エリザベス女王の苦悩と人間性を描いた作品
クィーン
ダイアナ元皇太子妃が自動車事故で亡くなった直後、実際に英国王室で起きた混乱とエリザベス女王の苦悩を描いた作品。絶大な人気を誇るダイアナの死によって国民の間に王室批判が巻き起こる中、当時首相になったばかりだったブレアが国民と王室の橋渡し的な役割を担った点をクローズアップしている。エリザベス女王になりきって彼女の苦悩を熱演した主演のヘレン・ミレンは、主演女優賞の最有力候補とみられている。

<あらすじ>
1997年8月30日、ダイアナ元皇太子妃と恋人・アルファイド氏が乗った車が、猛スピードで追いかけるパパラッチとの激しいカーチェイスの末大破し、二人は死亡した。エリザベス女王とダイアナの不仲説はそれまでもたびたび取り沙汰されていたため、事故後国民の関心は一斉にエリザベス女王に向けられた。当初、チャールズ皇太子と離婚したダイアナは民間人であるため国葬は必要ないとし、バッキンガム宮殿に半旗を揚げることもしなかった王室の姿勢に国民の怒りは爆発、王室批判が巻き起こる。この事態を収拾するため、ブレア首相はエリザベス女王に解決策を提言する。悩んだ末にブレア首相の提言を受け入れたエリザベス女王はカメラの前に立ち、テレビの生放送で国民に向けて声明を発表するのだった──。
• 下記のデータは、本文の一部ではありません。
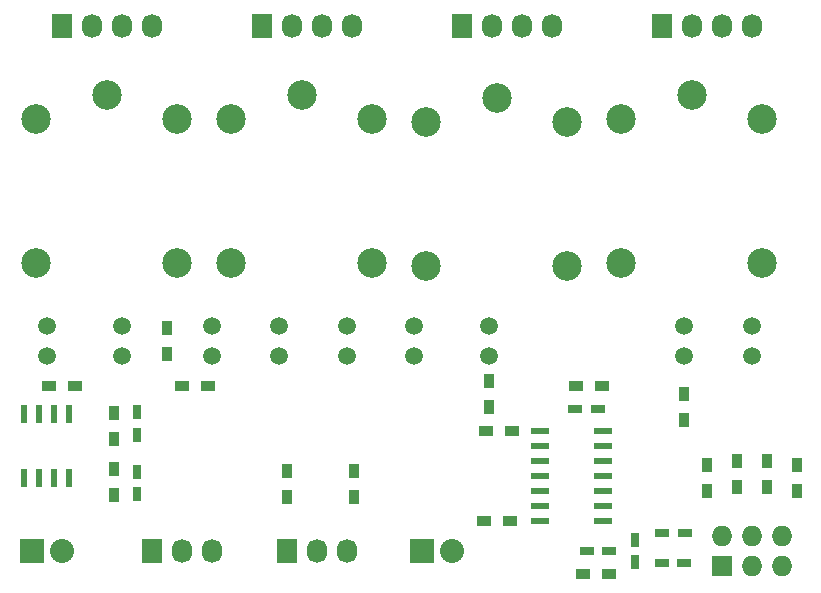
<source format=gbr>
G04 #@! TF.FileFunction,Soldermask,Top*
%FSLAX46Y46*%
G04 Gerber Fmt 4.6, Leading zero omitted, Abs format (unit mm)*
G04 Created by KiCad (PCBNEW (2015-10-25 BZR 6279)-product) date Monday 26. October 2015 20.42.08*
%MOMM*%
G01*
G04 APERTURE LIST*
%ADD10C,0.100000*%
%ADD11C,2.500000*%
%ADD12C,1.501140*%
%ADD13R,1.200000X0.750000*%
%ADD14R,0.750000X1.200000*%
%ADD15R,1.727200X2.032000*%
%ADD16O,1.727200X2.032000*%
%ADD17R,1.727200X1.727200*%
%ADD18O,1.727200X1.727200*%
%ADD19R,2.032000X2.032000*%
%ADD20O,2.032000X2.032000*%
%ADD21R,0.900000X1.200000*%
%ADD22R,1.200000X0.900000*%
%ADD23R,1.500000X0.600000*%
%ADD24R,0.600000X1.550000*%
G04 APERTURE END LIST*
D10*
D11*
X160940000Y-75180000D03*
X160940000Y-87380000D03*
X148940000Y-75180000D03*
X148940000Y-87380000D03*
X154940000Y-73180000D03*
D12*
X169545000Y-92710000D03*
X169545000Y-95250000D03*
X149860000Y-92710000D03*
X149860000Y-95250000D03*
X187325000Y-92710000D03*
X187325000Y-95250000D03*
X180975000Y-92710000D03*
X180975000Y-95250000D03*
D13*
X195580000Y-111760000D03*
X197480000Y-111760000D03*
D12*
X175260000Y-92710000D03*
X175260000Y-95250000D03*
X163830000Y-92710000D03*
X163830000Y-95250000D03*
X203835000Y-92710000D03*
X203835000Y-95250000D03*
X209550000Y-92710000D03*
X209550000Y-95250000D03*
X156210000Y-95250000D03*
X156210000Y-92710000D03*
D13*
X194630000Y-99695000D03*
X196530000Y-99695000D03*
D14*
X157480000Y-106934000D03*
X157480000Y-105034000D03*
X157480000Y-100015000D03*
X157480000Y-101915000D03*
D11*
X193960000Y-75430000D03*
X193960000Y-87630000D03*
X181960000Y-75430000D03*
X181960000Y-87630000D03*
X187960000Y-73430000D03*
X177450000Y-75180000D03*
X177450000Y-87380000D03*
X165450000Y-75180000D03*
X165450000Y-87380000D03*
X171450000Y-73180000D03*
X210470000Y-75180000D03*
X210470000Y-87380000D03*
X198470000Y-75180000D03*
X198470000Y-87380000D03*
X204470000Y-73180000D03*
D15*
X170180000Y-111760000D03*
D16*
X172720000Y-111760000D03*
X175260000Y-111760000D03*
D15*
X158750000Y-111760000D03*
D16*
X161290000Y-111760000D03*
X163830000Y-111760000D03*
D17*
X207010000Y-113030000D03*
D18*
X207010000Y-110490000D03*
X209550000Y-113030000D03*
X209550000Y-110490000D03*
X212090000Y-113030000D03*
X212090000Y-110490000D03*
D19*
X181610000Y-111760000D03*
D20*
X184150000Y-111760000D03*
D19*
X148590000Y-111760000D03*
D20*
X151130000Y-111760000D03*
D15*
X201929999Y-67310000D03*
D16*
X204469999Y-67310000D03*
X207009999Y-67310000D03*
X209549999Y-67310000D03*
D15*
X184996666Y-67310000D03*
D16*
X187536666Y-67310000D03*
X190076666Y-67310000D03*
X192616666Y-67310000D03*
D15*
X151130000Y-67310000D03*
D16*
X153670000Y-67310000D03*
X156210000Y-67310000D03*
X158750000Y-67310000D03*
D15*
X168063333Y-67310000D03*
D16*
X170603333Y-67310000D03*
X173143333Y-67310000D03*
X175683333Y-67310000D03*
D21*
X170180000Y-107145000D03*
X170180000Y-104945000D03*
X175895000Y-107145000D03*
X175895000Y-104945000D03*
D22*
X187030000Y-101600000D03*
X189230000Y-101600000D03*
D21*
X187325000Y-97325000D03*
X187325000Y-99525000D03*
D22*
X152230000Y-97790000D03*
X150030000Y-97790000D03*
D21*
X213360000Y-104480000D03*
X213360000Y-106680000D03*
X205740000Y-104480000D03*
X205740000Y-106680000D03*
D22*
X195285000Y-113665000D03*
X197485000Y-113665000D03*
X186860000Y-109220000D03*
X189060000Y-109220000D03*
D21*
X203835000Y-98425000D03*
X203835000Y-100625000D03*
D22*
X163490000Y-97790000D03*
X161290000Y-97790000D03*
D21*
X210820000Y-104140000D03*
X210820000Y-106340000D03*
X208280000Y-104140000D03*
X208280000Y-106340000D03*
D22*
X194650000Y-97790000D03*
X196850000Y-97790000D03*
D21*
X160020000Y-92880000D03*
X160020000Y-95080000D03*
X155575000Y-106975000D03*
X155575000Y-104775000D03*
X155575000Y-102235000D03*
X155575000Y-100035000D03*
D23*
X191610000Y-101600000D03*
X191610000Y-102870000D03*
X191610000Y-104140000D03*
X191610000Y-105410000D03*
X191610000Y-106680000D03*
X191610000Y-107950000D03*
X191610000Y-109220000D03*
X197010000Y-109220000D03*
X197010000Y-107950000D03*
X197010000Y-106680000D03*
X197010000Y-105410000D03*
X197010000Y-104140000D03*
X197010000Y-102870000D03*
X197010000Y-101600000D03*
D24*
X151765000Y-100170000D03*
X150495000Y-100170000D03*
X149225000Y-100170000D03*
X147955000Y-100170000D03*
X147955000Y-105570000D03*
X149225000Y-105570000D03*
X150495000Y-105570000D03*
X151765000Y-105570000D03*
D13*
X203830000Y-112776000D03*
X201930000Y-112776000D03*
X203896000Y-110236000D03*
X201996000Y-110236000D03*
D14*
X199644000Y-112710000D03*
X199644000Y-110810000D03*
M02*

</source>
公開日・上映館:2007年4月GW、シャンテシネほか全国公開
監督:スティーヴン・フリアーズ
出演:ヘレン・ミレン、マイケル・シーン、ジェイムズ・クロムウェル
URL:queen-movie.jp

今年のアカデミー賞では日本人勢の活躍が注目されるが、これまで、アカデミー賞で受賞した日本の作品にはどのようなものがあったのだろうか。また受賞者にはどのような俳優や監督がいたのだろうか。以下の表を参考に見てみたい。
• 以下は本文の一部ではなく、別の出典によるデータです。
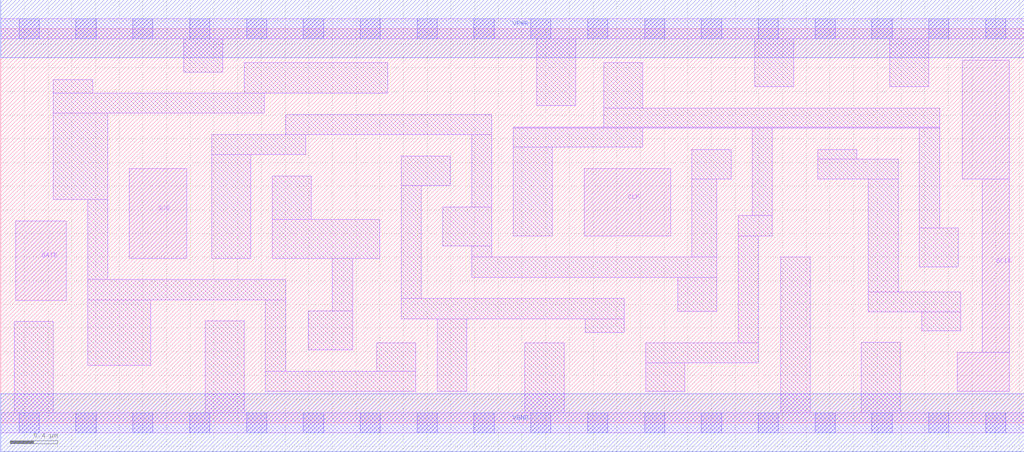
<source format=lef>
# Copyright 2020 The SkyWater PDK Authors
#
# Licensed under the Apache License, Version 2.0 (the "License");
# you may not use this file except in compliance with the License.
# You may obtain a copy of the License at
#
#     https://www.apache.org/licenses/LICENSE-2.0
#
# Unless required by applicable law or agreed to in writing, software
# distributed under the License is distributed on an "AS IS" BASIS,
# WITHOUT WARRANTIES OR CONDITIONS OF ANY KIND, either express or implied.
# See the License for the specific language governing permissions and
# limitations under the License.
#
# SPDX-License-Identifier: Apache-2.0

VERSION 5.7 ;
  NAMESCASESENSITIVE ON ;
  NOWIREEXTENSIONATPIN ON ;
  DIVIDERCHAR "/" ;
  BUSBITCHARS "[]" ;
UNITS
  DATABASE MICRONS 200 ;
END UNITS
MACRO sky130_fd_sc_lp__sdlclkp_lp
  CLASS CORE ;
  SOURCE USER ;
  FOREIGN sky130_fd_sc_lp__sdlclkp_lp ;
  ORIGIN  0.000000  0.000000 ;
  SIZE  8.640000 BY  3.330000 ;
  SYMMETRY X Y R90 ;
  SITE unit ;
  PIN GATE
    ANTENNAGATEAREA  0.376000 ;
    DIRECTION INPUT ;
    USE SIGNAL ;
    PORT
      LAYER li1 ;
        RECT 0.125000 1.035000 0.555000 1.705000 ;
    END
  END GATE
  PIN GCLK
    ANTENNADIFFAREA  0.404700 ;
    DIRECTION OUTPUT ;
    USE SIGNAL ;
    PORT
      LAYER li1 ;
        RECT 8.075000 0.265000 8.515000 0.595000 ;
        RECT 8.115000 2.060000 8.515000 3.065000 ;
        RECT 8.285000 0.595000 8.515000 2.060000 ;
    END
  END GCLK
  PIN SCE
    ANTENNAGATEAREA  0.376000 ;
    DIRECTION INPUT ;
    USE SIGNAL ;
    PORT
      LAYER li1 ;
        RECT 1.085000 1.390000 1.570000 2.150000 ;
    END
  END SCE
  PIN CLK
    ANTENNAGATEAREA  0.689000 ;
    DIRECTION INPUT ;
    USE CLOCK ;
    PORT
      LAYER li1 ;
        RECT 4.925000 1.580000 5.655000 2.150000 ;
    END
  END CLK
  PIN VGND
    DIRECTION INOUT ;
    USE GROUND ;
    PORT
      LAYER met1 ;
        RECT 0.000000 -0.245000 8.640000 0.245000 ;
    END
  END VGND
  PIN VPWR
    DIRECTION INOUT ;
    USE POWER ;
    PORT
      LAYER met1 ;
        RECT 0.000000 3.085000 8.640000 3.575000 ;
    END
  END VPWR
  OBS
    LAYER li1 ;
      RECT 0.000000 -0.085000 8.640000 0.085000 ;
      RECT 0.000000  3.245000 8.640000 3.415000 ;
      RECT 0.115000  0.085000 0.445000 0.855000 ;
      RECT 0.445000  1.885000 0.905000 2.615000 ;
      RECT 0.445000  2.615000 2.225000 2.785000 ;
      RECT 0.445000  2.785000 0.775000 2.900000 ;
      RECT 0.735000  0.485000 1.265000 1.040000 ;
      RECT 0.735000  1.040000 2.405000 1.210000 ;
      RECT 0.735000  1.210000 0.905000 1.885000 ;
      RECT 1.545000  2.965000 1.875000 3.245000 ;
      RECT 1.725000  0.085000 2.055000 0.860000 ;
      RECT 1.780000  1.390000 2.110000 2.265000 ;
      RECT 1.780000  2.265000 2.575000 2.435000 ;
      RECT 2.055000  2.785000 3.265000 3.045000 ;
      RECT 2.235000  0.265000 3.505000 0.435000 ;
      RECT 2.235000  0.435000 2.405000 1.040000 ;
      RECT 2.290000  1.390000 3.200000 1.720000 ;
      RECT 2.290000  1.720000 2.620000 2.085000 ;
      RECT 2.405000  2.435000 4.145000 2.605000 ;
      RECT 2.595000  0.615000 2.970000 0.945000 ;
      RECT 2.800000  0.945000 2.970000 1.390000 ;
      RECT 3.175000  0.435000 3.505000 0.675000 ;
      RECT 3.380000  0.880000 5.265000 1.050000 ;
      RECT 3.380000  1.050000 3.550000 2.005000 ;
      RECT 3.380000  2.005000 3.795000 2.255000 ;
      RECT 3.685000  0.265000 3.935000 0.880000 ;
      RECT 3.730000  1.495000 4.145000 1.825000 ;
      RECT 3.975000  1.230000 6.045000 1.400000 ;
      RECT 3.975000  1.400000 4.145000 1.495000 ;
      RECT 3.975000  1.825000 4.145000 2.435000 ;
      RECT 4.325000  1.580000 4.655000 2.330000 ;
      RECT 4.325000  2.330000 5.420000 2.490000 ;
      RECT 4.325000  2.490000 7.925000 2.500000 ;
      RECT 4.425000  0.085000 4.755000 0.675000 ;
      RECT 4.525000  2.680000 4.855000 3.245000 ;
      RECT 4.935000  0.765000 5.265000 0.880000 ;
      RECT 5.090000  2.500000 7.925000 2.660000 ;
      RECT 5.090000  2.660000 5.420000 3.045000 ;
      RECT 5.445000  0.265000 5.775000 0.505000 ;
      RECT 5.445000  0.505000 6.395000 0.675000 ;
      RECT 5.715000  0.940000 6.045000 1.230000 ;
      RECT 5.835000  1.400000 6.045000 2.060000 ;
      RECT 5.835000  2.060000 6.165000 2.310000 ;
      RECT 6.225000  0.675000 6.395000 1.580000 ;
      RECT 6.225000  1.580000 6.515000 1.750000 ;
      RECT 6.345000  1.750000 6.515000 2.490000 ;
      RECT 6.365000  2.840000 6.695000 3.245000 ;
      RECT 6.585000  0.085000 6.835000 1.400000 ;
      RECT 6.895000  2.060000 7.575000 2.230000 ;
      RECT 6.895000  2.230000 7.225000 2.310000 ;
      RECT 7.265000  0.085000 7.595000 0.680000 ;
      RECT 7.325000  0.935000 8.105000 1.105000 ;
      RECT 7.325000  1.105000 7.575000 2.060000 ;
      RECT 7.505000  2.840000 7.835000 3.245000 ;
      RECT 7.755000  1.315000 8.085000 1.645000 ;
      RECT 7.755000  1.645000 7.925000 2.490000 ;
      RECT 7.775000  0.775000 8.105000 0.935000 ;
    LAYER mcon ;
      RECT 0.155000 -0.085000 0.325000 0.085000 ;
      RECT 0.155000  3.245000 0.325000 3.415000 ;
      RECT 0.635000 -0.085000 0.805000 0.085000 ;
      RECT 0.635000  3.245000 0.805000 3.415000 ;
      RECT 1.115000 -0.085000 1.285000 0.085000 ;
      RECT 1.115000  3.245000 1.285000 3.415000 ;
      RECT 1.595000 -0.085000 1.765000 0.085000 ;
      RECT 1.595000  3.245000 1.765000 3.415000 ;
      RECT 2.075000 -0.085000 2.245000 0.085000 ;
      RECT 2.075000  3.245000 2.245000 3.415000 ;
      RECT 2.555000 -0.085000 2.725000 0.085000 ;
      RECT 2.555000  3.245000 2.725000 3.415000 ;
      RECT 3.035000 -0.085000 3.205000 0.085000 ;
      RECT 3.035000  3.245000 3.205000 3.415000 ;
      RECT 3.515000 -0.085000 3.685000 0.085000 ;
      RECT 3.515000  3.245000 3.685000 3.415000 ;
      RECT 3.995000 -0.085000 4.165000 0.085000 ;
      RECT 3.995000  3.245000 4.165000 3.415000 ;
      RECT 4.475000 -0.085000 4.645000 0.085000 ;
      RECT 4.475000  3.245000 4.645000 3.415000 ;
      RECT 4.955000 -0.085000 5.125000 0.085000 ;
      RECT 4.955000  3.245000 5.125000 3.415000 ;
      RECT 5.435000 -0.085000 5.605000 0.085000 ;
      RECT 5.435000  3.245000 5.605000 3.415000 ;
      RECT 5.915000 -0.085000 6.085000 0.085000 ;
      RECT 5.915000  3.245000 6.085000 3.415000 ;
      RECT 6.395000 -0.085000 6.565000 0.085000 ;
      RECT 6.395000  3.245000 6.565000 3.415000 ;
      RECT 6.875000 -0.085000 7.045000 0.085000 ;
      RECT 6.875000  3.245000 7.045000 3.415000 ;
      RECT 7.355000 -0.085000 7.525000 0.085000 ;
      RECT 7.355000  3.245000 7.525000 3.415000 ;
      RECT 7.835000 -0.085000 8.005000 0.085000 ;
      RECT 7.835000  3.245000 8.005000 3.415000 ;
      RECT 8.315000 -0.085000 8.485000 0.085000 ;
      RECT 8.315000  3.245000 8.485000 3.415000 ;
  END
END sky130_fd_sc_lp__sdlclkp_lp
END LIBRARY

</source>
日本の受賞歴の中で、最も注目されたのは第29回(1957年)「サヨナラ」で「助演女優賞」を受賞したナンシー梅木。日本人俳優初の受賞者というだけでなく、東洋人で初めて助演賞を受賞したということもあり話題性はかなり高かった。
作品では、「外国語映画賞」を4度受賞しており、中でも「日本映画の巨匠の一人」と呼ばれた黒沢明監督の作品は、この賞を2度受賞している。また、第62回(1990年)の授賞式では彼の功績を讃える特別名誉賞が贈られた。
その他、最近では第75回(2002年)に宮崎駿監督作品「千と千尋の神隠し」が長編アニメ賞を受賞し、日本のアニメ映画を一気に世界に広めた。